The great bin heist

By Abby Gillies

Thieves stole a chilly bin with $80 worth of food, but left the medicine. Photo / Herald on Sunday
Thieves stole a chilly bin with $80 worth of food, but left the medicine. Photo / Herald on Sunday

Chilly bin bandits at popular holiday spots have shown they have some heart.

Campers at Mangawhai and Pakiri, north of Auckland, have reported having food and drink stolen from chilly bins, while communal kitchens have also been targeted, police have confirmed.

Auckland's Todd family were "gutted" to find their chilly bin had been stolen from outside their tent on their first night at Mangawhai Heads Motor Camp this month.

In the morning, the family woke to find their chilly bin that was "full of our nice nibbly food like ham, yoghurt and cheese", gone.

However, Debbie Todd said the thieves had shown some conscience by removing medicine for her son's upset stomach first.

"We had medicine for my son but it was left, and we think it was in that bin," she said.

The next day, Todd celebrated her 40th birthday without the treats, worth at least $80, she had packed.

The theft dampened the family holiday, she said.

"I was gutted about the food but what worried me more was knowing there were people creeping around our tents. I got more upset as the days went by."

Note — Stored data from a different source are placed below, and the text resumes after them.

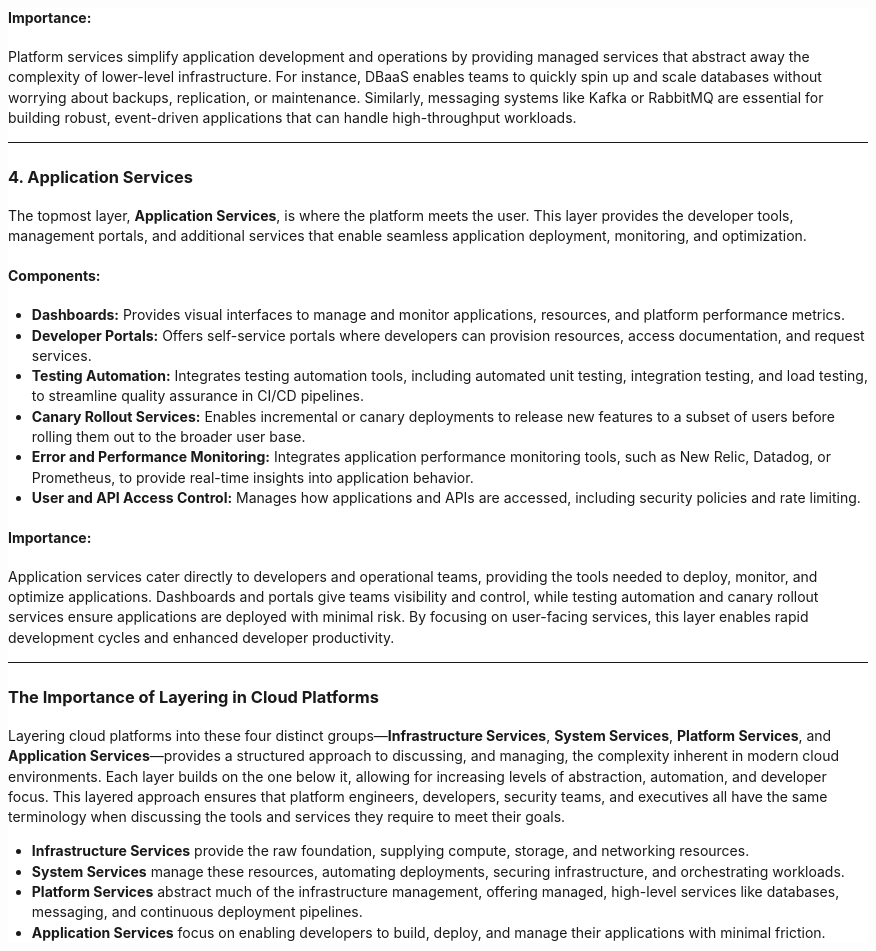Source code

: #### **Importance:**
Platform services simplify application development and operations by providing managed services that abstract away the complexity of lower-level infrastructure. For instance, DBaaS enables teams to quickly spin up and scale databases without worrying about backups, replication, or maintenance. Similarly, messaging systems like Kafka or RabbitMQ are essential for building robust, event-driven applications that can handle high-throughput workloads.

---

### **4. Application Services**

The topmost layer, **Application Services**, is where the platform meets the user. This layer provides the developer tools, management portals, and additional services that enable seamless application deployment, monitoring, and optimization.

#### **Components:**
- **Dashboards:** Provides visual interfaces to manage and monitor applications, resources, and platform performance metrics.
- **Developer Portals:** Offers self-service portals where developers can provision resources, access documentation, and request services.
- **Testing Automation:** Integrates testing automation tools, including automated unit testing, integration testing, and load testing, to streamline quality assurance in CI/CD pipelines.
- **Canary Rollout Services:** Enables incremental or canary deployments to release new features to a subset of users before rolling them out to the broader user base.
- **Error and Performance Monitoring:** Integrates application performance monitoring tools, such as New Relic, Datadog, or Prometheus, to provide real-time insights into application behavior.
- **User and API Access Control:** Manages how applications and APIs are accessed, including security policies and rate limiting.

#### **Importance:**
Application services cater directly to developers and operational teams, providing the tools needed to deploy, monitor, and optimize applications. Dashboards and portals give teams visibility and control, while testing automation and canary rollout services ensure applications are deployed with minimal risk. By focusing on user-facing services, this layer enables rapid development cycles and enhanced developer productivity.

---

### **The Importance of Layering in Cloud Platforms**

Layering cloud platforms into these four distinct groups—**Infrastructure Services**, **System Services**, **Platform Services**, and **Application Services**—provides a structured approach to discussing, and managing, the complexity inherent in modern cloud environments. Each layer builds on the one below it, allowing for increasing levels of abstraction, automation, and developer focus. This layered approach ensures that platform engineers, developers, security teams, and executives all have the same terminology when discussing the tools and services they require to meet their goals.

- **Infrastructure Services** provide the raw foundation, supplying compute, storage, and networking resources.
- **System Services** manage these resources, automating deployments, securing infrastructure, and orchestrating workloads.
- **Platform Services** abstract much of the infrastructure management, offering managed, high-level services like databases, messaging, and continuous deployment pipelines.
- **Application Services** focus on enabling developers to build, deploy, and manage their applications with minimal friction.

Todd was frustrated that campers had not been told about the thefts.

Another camper who stayed at the site, and did not wish to be named, said the owners had confirmed that there had been several thefts. He felt campers should have been warned to lock bins inside their tents.

"I don't think enough was being done," she said.

But the owner of Mangawhai Heads Motor Camp said a bigger issue was the number of items lost or left by campers during the summer, including jewellery and passports.

Police had put up notices at campsites warning holidaymakers to lock their bins inside tents.

At Pakiri Beach Holiday Park, "brazen" thieves stole at least 10 bags of food from camp kitchens in the past two weeks, said manger Teresa Foster.

"I think it's just people going through, taking opportunities," she said.

Meat was most popular in the raids, she said.